→ DATA FOR THIS TASK:

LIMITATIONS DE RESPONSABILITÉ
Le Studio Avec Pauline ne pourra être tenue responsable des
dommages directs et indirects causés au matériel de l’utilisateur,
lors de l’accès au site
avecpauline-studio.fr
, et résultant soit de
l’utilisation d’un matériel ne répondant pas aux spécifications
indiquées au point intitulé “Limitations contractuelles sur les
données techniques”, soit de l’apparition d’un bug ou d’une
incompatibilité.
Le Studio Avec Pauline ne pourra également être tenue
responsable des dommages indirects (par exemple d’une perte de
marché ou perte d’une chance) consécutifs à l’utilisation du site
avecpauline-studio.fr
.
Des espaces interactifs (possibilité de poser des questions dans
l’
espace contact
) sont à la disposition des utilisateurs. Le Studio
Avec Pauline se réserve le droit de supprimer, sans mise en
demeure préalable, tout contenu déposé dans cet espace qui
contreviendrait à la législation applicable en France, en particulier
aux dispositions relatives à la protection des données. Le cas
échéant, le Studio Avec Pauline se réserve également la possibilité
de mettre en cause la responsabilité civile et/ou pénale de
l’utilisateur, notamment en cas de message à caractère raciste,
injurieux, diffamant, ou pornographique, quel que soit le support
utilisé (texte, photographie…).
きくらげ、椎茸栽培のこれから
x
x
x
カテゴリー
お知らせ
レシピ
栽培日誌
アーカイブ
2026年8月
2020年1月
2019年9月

* * *

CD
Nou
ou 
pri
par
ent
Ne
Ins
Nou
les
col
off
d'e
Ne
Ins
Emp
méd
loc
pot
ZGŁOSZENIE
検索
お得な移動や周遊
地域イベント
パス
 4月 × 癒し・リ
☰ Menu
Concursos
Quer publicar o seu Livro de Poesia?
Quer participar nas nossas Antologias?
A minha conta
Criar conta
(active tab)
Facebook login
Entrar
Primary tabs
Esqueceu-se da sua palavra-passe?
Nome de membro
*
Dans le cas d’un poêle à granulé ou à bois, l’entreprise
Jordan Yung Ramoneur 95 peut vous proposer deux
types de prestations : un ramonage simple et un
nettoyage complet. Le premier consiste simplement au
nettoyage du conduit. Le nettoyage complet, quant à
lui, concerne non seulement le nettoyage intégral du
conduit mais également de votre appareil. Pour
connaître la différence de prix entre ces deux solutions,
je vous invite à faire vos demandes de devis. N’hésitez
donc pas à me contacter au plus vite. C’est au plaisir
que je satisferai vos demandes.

→ WORK INSTRUCTIONS: Everything above from the line containing "Criar conta" through the line containing "que je satisferai vos demandes." must be copied exactly. Nothing outside that range belongs in the answer.

→ OUTPUT OF THE EXERCISE:
Criar conta
(active tab)
Facebook login
Entrar
Primary tabs
Esqueceu-se da sua palavra-passe?
Nome de membro
*
Dans le cas d’un poêle à granulé ou à bois, l’entreprise
Jordan Yung Ramoneur 95 peut vous proposer deux
types de prestations : un ramonage simple et un
nettoyage complet. Le premier consiste simplement au
nettoyage du conduit. Le nettoyage complet, quant à
lui, concerne non seulement le nettoyage intégral du
conduit mais également de votre appareil. Pour
connaître la différence de prix entre ces deux solutions,
je vous invite à faire vos demandes de devis. N’hésitez
donc pas à me contacter au plus vite. C’est au plaisir
que je satisferai vos demandes.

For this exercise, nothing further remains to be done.